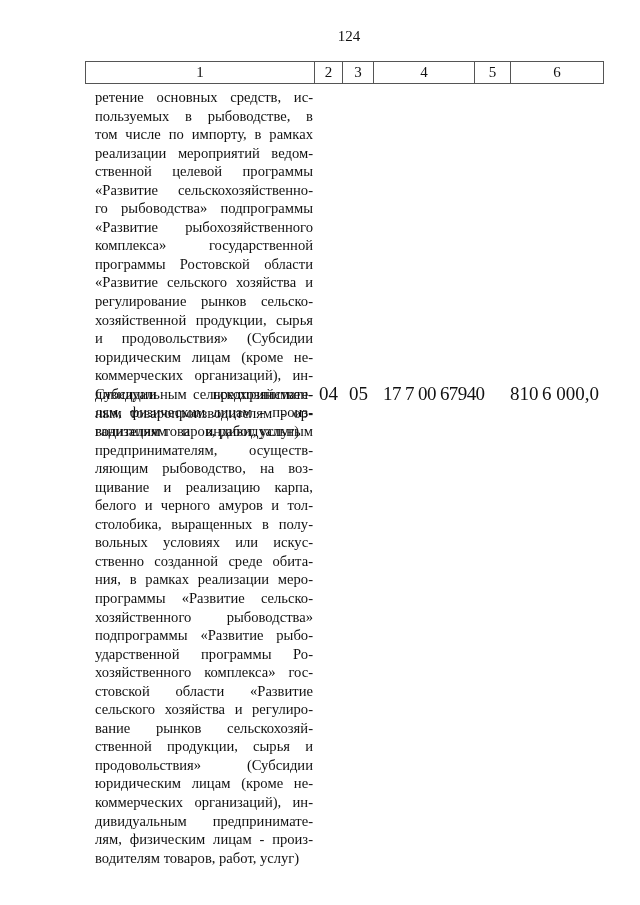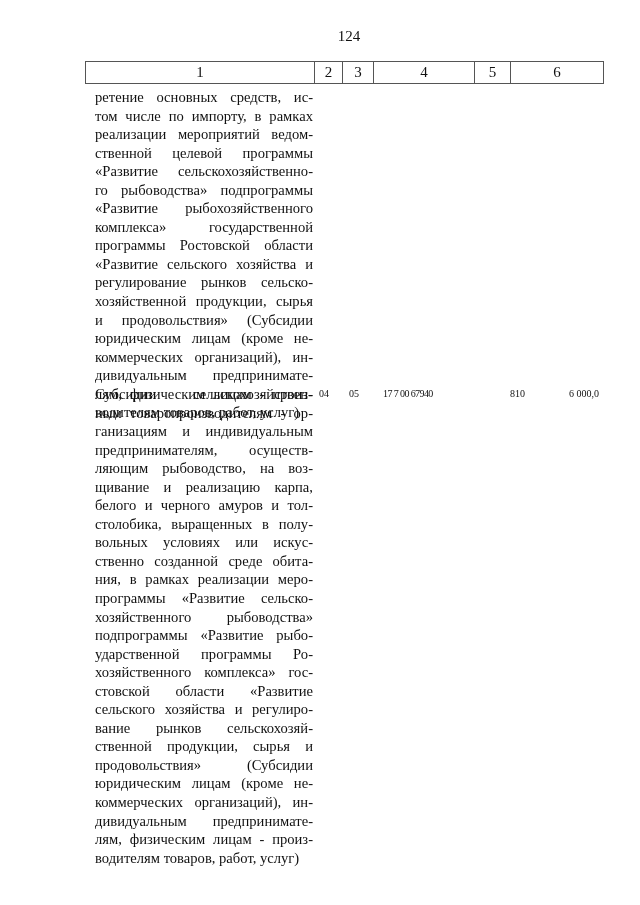--- a/index.html
+++ b/index.html
@@ -45,6 +45,7 @@
 <div class="row" style="top:88px">
   <div class="desc" id="desc0">
       <span class="ln">ретение основных средств, ис-</span>
+      <span class="ln">пользуемых в рыбоводстве, в</span>
       <span class="ln">том числе по импорту, в рамках</span>
       <span class="ln">реализации мероприятий ведом-</span>
       <span class="ln">ственной целевой программы</span>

◇ ◇ ◇

Exercise description: Tell how many lines in the data above hold "span". Nothing but the number.

Answer section: 5